» **Provided passage**
+ + + + + + +

Many chefs learned their craft on the job, and not in a college. They worked with craftsmen (and they were mostly men) who took them under their wings and taught them what they knew. Once they had learned all there was to learn there, they would go to another place to learn more or to take over a kitchen. Thomas Keller, one of the best chefs in the United States, began his career in a restaurant managed by his mother and continued his education in Europe where he worked at numerous well-known restaurants (Thomas Keller Restaurant Group, 2007). Joe Bastianich, restauranteur, winemaker, and now celebrity, did the same, after leaving behind a formal education (Bastianich, 2011). Today, culinary and food education are more popular, and more academic institutions have begun to offer degrees within food preparation, food science, and more recently food studies.

The cooking trade stood in sharp contrast to academe, which focused more on nourishing the mind. When food was discussed it was often in the form of agriculture studies, nutrition or food science. The food studies field has managed to convene academics with culinarians and restaurateurs and join forces to allow academics to study food and chefs and restaurant managers to study food with academic lenses.

With the professionalization of the foodservice and culinary field, the ongoing formalizing of Western culinary education, and the media attention and celebrity status brought upon chefs over the last few decades, opportunities exist for food scholars to work with aspiring and established chefs and foodservice operations.

Teaching food studies in a culinary program

Formal culinary education (differentiating from schools of home economics and culinary apprenticeship programs) in the US began with the inception of the Culinary Institute of America, which opened in 1946 in New Haven, CT, poised to take advantage of returning Second World War veterans using their GI bill tuition. Two women, Frances Roth and Katharine Angell, decided that to make great cooks, a great training program was needed and the school was meant to graduate the best cooks. In the 1970s they moved to Hyde Park, NY, to build a better-suited school on the former campus of a Jesuit novitate (Culinary Institute of America, 2011). Meanwhile, the 1950s saw an emergence of interest in food technology in the United States. Colleges such as Rutgers (Rutgers, 2007), UC Davis (UC Davis, 2011) and many others were founded or expanded within this time, with research done on the chemistry of food. Food technology, culinary arts, and hospitality management became more standard offerings, closely aligned with the food industry. All of these related to the preparation, service, and processing of foods.

+ + + + + + +

» **Supplied information**
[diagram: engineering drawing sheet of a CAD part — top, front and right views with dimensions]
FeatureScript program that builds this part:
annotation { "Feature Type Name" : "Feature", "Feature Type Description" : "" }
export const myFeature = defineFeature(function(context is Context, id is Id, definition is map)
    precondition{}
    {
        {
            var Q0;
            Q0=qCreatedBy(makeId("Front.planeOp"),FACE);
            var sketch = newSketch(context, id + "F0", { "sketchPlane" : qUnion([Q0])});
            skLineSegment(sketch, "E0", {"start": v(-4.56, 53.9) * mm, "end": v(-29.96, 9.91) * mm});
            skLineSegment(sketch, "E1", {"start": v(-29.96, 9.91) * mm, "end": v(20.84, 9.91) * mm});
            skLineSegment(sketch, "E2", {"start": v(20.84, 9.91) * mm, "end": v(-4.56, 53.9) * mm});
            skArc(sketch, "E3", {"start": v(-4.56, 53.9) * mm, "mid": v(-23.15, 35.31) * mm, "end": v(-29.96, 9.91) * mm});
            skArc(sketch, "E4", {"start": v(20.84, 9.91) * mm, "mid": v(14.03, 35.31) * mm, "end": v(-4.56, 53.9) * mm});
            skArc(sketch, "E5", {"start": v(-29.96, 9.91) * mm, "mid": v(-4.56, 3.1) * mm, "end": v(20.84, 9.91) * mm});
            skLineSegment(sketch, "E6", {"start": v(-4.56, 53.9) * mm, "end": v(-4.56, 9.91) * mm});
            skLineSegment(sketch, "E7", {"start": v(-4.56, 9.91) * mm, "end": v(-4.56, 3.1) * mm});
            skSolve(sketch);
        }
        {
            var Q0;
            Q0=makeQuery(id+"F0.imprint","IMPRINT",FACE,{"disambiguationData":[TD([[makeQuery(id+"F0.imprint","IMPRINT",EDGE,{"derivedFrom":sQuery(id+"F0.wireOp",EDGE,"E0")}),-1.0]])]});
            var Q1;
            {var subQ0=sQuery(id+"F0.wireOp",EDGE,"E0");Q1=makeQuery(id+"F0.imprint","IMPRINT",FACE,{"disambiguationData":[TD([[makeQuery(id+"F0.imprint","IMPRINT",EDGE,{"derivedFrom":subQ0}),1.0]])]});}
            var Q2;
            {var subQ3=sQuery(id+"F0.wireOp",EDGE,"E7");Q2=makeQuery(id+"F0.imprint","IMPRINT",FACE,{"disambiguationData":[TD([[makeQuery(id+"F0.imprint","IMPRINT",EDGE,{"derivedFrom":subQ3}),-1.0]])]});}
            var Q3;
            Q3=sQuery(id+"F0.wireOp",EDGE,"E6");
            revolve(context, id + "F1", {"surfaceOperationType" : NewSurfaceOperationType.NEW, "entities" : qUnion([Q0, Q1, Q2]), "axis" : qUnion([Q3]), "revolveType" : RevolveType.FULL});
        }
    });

+ + + + + + +

» **Set of tasks**
#1 Name every person mentioned in the passage on culinary education.
#2 Answer from the passage on culinary education:
(a) Where did Thomas Keller begin his career?
(b) In what year and in which city did the Culinary Institute of America open?
(c) In which decade did interest in food technology emerge in the United States?
Use only the passage on culinary education; the listing plays no part.

» **Outputs in order**
#1 Thomas Keller, Joe Bastianich, Frances Roth, Katharine Angell

#2
(a) In a restaurant managed by his mother
(b) 1946, in New Haven, CT
(c) The 1950s